On September 14, 1964, the Kellogg’s Company begins selling the Pop-Tart. The innovative portable-breakfast-treat-turned-anytime-snack would go on to sell billions annually and help redefine the breakfast food market.
It all started when one of Kellogg’s biggest competitors, Post Consumer Brands, trumpeted to the press that it had created an innovative new breakfast item: a shelf-stable, fruit-filled, handheld toaster pastry called “Country Squares.” It sounded like the ultimate grab-and-go convenience food. Anticipation ran high.
Problem was, their pastry wasn’t quite ready for market.
While Post dragged its feet on the actual product release, Kellogg’s—having heard the announcement—rushed to push out its own version. William Post (no relation to the company), a plant manager at the Michigan-based Hekman Biscuit Company, later described how a handful of Kellogg's execs showed up at his workplace out of the blue: They were waving two pieces of dough with some filling in it, saying, “We’d like to put that in a toaster.” They asked if he could develop and manufacture it on the quick.
Post and his team tried several versions of a new toastable pastry, roping in his own kids as taste testers. Six months after the Post Consumer Brands announcement, Kellogg’s beat its rival to market with a pastry it initially called..."Fruit Scones."
It didn't take long before marketing execs re-christened the pastry "Pop-Tarts," lending it some of the kitschy cachet of Pop Art, a buzzy art movement of the time made famous by Andy Warhol and his Campbell’s soup can paintings.
Pop-Tarts proved an instant hit.

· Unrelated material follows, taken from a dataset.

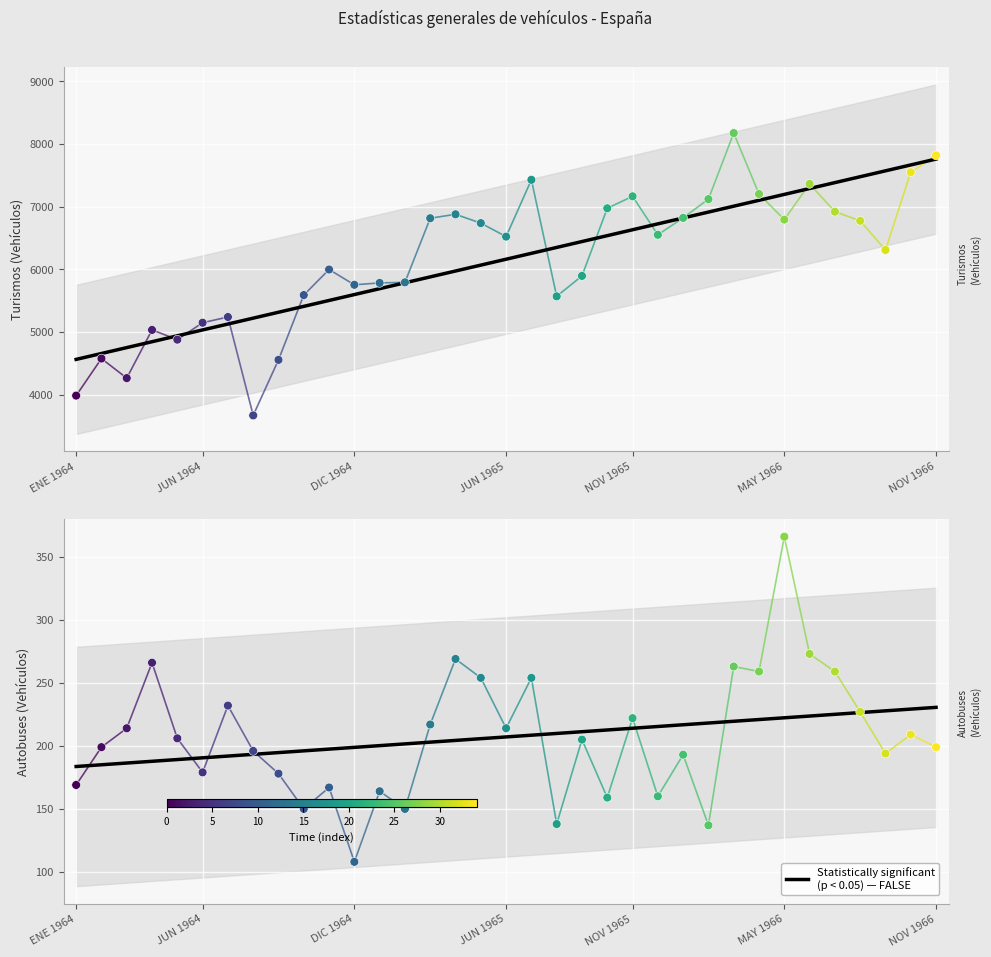

What is the total value across all series at MAR 1966?

8436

Shortly after a test release in Cleveland with four original flavors—Blueberry, Strawberry, Apple Currant and Brown Sugar Cinnamon—Kellogg’s completely sold out of its 45,000 test cases. And three months after its debut, sales proved so robust that Kellogg’s took out advertisements apologizing for not making enough of them, declaring, “Oops! We Goofed. (Will you excuse us, please) We ran out of Pop-Tarts.”
By 1967, Kellogg’s figured out a way to add frosting that wouldn’t melt in the toaster. Then came sprinkles, new flavors and a goofy mascot: Milton the Toaster. By the time Pop-Tarts turned 50 in 2014, dozens of flavors had been added and sales had grown every year consecutively for more than three decades. According to CNBC, consumers purchased more than 3 billion Pop-Tarts in 2022.
Though William Post is widely credited as the inventor of the Pop-Tart, Kellogg’s also credits "'Doc' Joe Thompson, and his kitchen crew’" as additional creators.